Dataset entries:
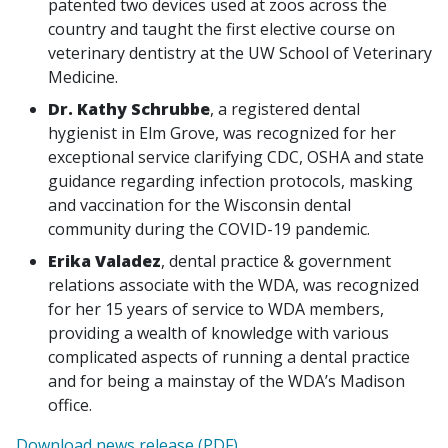
patented two devices used at zoos across the
country and taught the first elective course on
veterinary dentistry at the UW School of Veterinary
Medicine.
Dr. Kathy Schrubbe
, a registered dental
hygienist in Elm Grove, was recognized for her
exceptional service clarifying CDC, OSHA and state
guidance regarding infection protocols, masking
and vaccination for the Wisconsin dental
community during the COVID-19 pandemic.
Erika Valadez
, dental practice & government
relations associate with the WDA, was recognized
for her 15 years of service to WDA members,
providing a wealth of knowledge with various
complicated aspects of running a dental practice
and for being a mainstay of the WDA’s Madison
office.
Download news release (PDF)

> _Your assignment_:
Every line that contains the string "with" should be returned from the data.

> _Task solution_:
relations associate with the WDA, was recognized
providing a wealth of knowledge with various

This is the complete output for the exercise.